As much as I balk at Pain Management and despise the way they some of them treat you like a criminal, to get control of your pain, it really is the best place to go. Most of us just want that quick fix in whatever form we can get it, and don't want to waste time with another specialist. These doctors are usually anesthesiologists or neurologists, trained specifically to deal with pain, where the other doctors really aren't. They have much more knowledge about what pain medicine works on certain nerves, brain signals, etc, and are more skilled to determine where exactly that pain generates from. They also tend to use drugs that are not the basic pain meds, giving them a much broader choice of treatments. Our other doctors only really know the standard opiate drugs, and dispense them based on what our pain level is, no matter what the source of the pain is. I think that's the basis for all of the talk about opiates not working on Fibromyalgia patients -- because most of our pain is generated from faulty nerve endings, and needs specialized meds. Pain doctors also incorporate the non-medication treatments, like physical therapy, cognitive behavioral therapy, TENS units, injections, acupuncture -- all the things we don't want to hear about, but in the long run really can help.
So as angry as I am over the whole situation, I know I need to get over my aversion to pain management doctors, and get myself there for some sort of relief---especially since I hope they will be able to find something that i'm not allergic to, and the other doctors can't.
mmom, I think most of us have the same exact fear.
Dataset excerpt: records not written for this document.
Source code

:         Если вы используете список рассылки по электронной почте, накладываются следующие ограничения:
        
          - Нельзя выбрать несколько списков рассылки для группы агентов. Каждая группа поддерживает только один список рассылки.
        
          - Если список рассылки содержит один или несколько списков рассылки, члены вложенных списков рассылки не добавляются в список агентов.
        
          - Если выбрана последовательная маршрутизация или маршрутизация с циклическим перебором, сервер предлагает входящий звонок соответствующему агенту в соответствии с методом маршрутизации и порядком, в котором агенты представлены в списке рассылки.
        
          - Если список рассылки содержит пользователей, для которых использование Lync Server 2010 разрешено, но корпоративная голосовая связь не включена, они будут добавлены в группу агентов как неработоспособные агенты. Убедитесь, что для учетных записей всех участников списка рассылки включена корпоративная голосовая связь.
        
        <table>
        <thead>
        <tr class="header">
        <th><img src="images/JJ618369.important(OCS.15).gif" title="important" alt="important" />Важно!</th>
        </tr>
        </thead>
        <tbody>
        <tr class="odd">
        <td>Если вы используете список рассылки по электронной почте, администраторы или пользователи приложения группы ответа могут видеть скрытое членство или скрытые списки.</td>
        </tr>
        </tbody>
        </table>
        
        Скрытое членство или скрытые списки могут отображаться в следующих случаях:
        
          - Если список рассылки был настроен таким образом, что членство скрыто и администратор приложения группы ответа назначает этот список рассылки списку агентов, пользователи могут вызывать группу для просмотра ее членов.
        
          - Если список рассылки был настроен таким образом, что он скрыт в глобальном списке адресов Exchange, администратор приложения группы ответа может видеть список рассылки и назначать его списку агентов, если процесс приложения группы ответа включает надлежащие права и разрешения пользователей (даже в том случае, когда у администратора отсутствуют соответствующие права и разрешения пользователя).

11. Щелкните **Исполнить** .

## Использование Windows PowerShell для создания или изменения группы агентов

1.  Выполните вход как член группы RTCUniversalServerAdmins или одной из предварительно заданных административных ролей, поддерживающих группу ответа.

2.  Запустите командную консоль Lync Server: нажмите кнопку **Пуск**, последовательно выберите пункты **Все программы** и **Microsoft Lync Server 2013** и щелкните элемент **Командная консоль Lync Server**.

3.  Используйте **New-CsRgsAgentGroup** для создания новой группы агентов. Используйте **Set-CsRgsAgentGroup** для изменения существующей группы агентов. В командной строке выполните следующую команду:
The idea of starting with a new doctor is overwhelming to me, because I can't remember things, and who knows where all of my records are anymore. I've seen 4 new doctors in the past 3 months, and it's exhausting. Besides the fact, none of them have done a thing for me, so it feels like it was totally wasted time. So I stick with the same lousy doctors too, just to avoid the change.
I have had the same experience with my Rheumie too - can't help me. I think that there is only so much that can be tried and after that, they just have no idea. As I am very sensitive to chemicals, medications are out for me. And really, that's all they can do - prescribe meds. I have all the other things, physio, massage, warm pool, naps, eating organically, meditation etc, etc, etc. I can manage - but it's really hard.
Reading all your e mails makes me angry and i am crying i'm so mad. How can doc tors treat patients like that when they swore an oath to do no harm. I changed doctors to. But i am afraid they are all the same. I managed to get 30 tylenol 3 this three month reflii. Askead for 60 and was told no. They have to last me three months. Only reason she gave them to me is cuz i'm in a flare.Big deal , i could use them up in a few days if i take them the way they had been prescribe. Was allowed 2x3. So unless we are brave enough to walk the streets and hunt down a dealer and pay $50.00 a pill. Which i can't afford, we are screwed,scuse the launguage.I think this won't last long if we all get together and complain to the medecial board. The government needs to understand , we are not DRUG ADDICTS, just people in pain.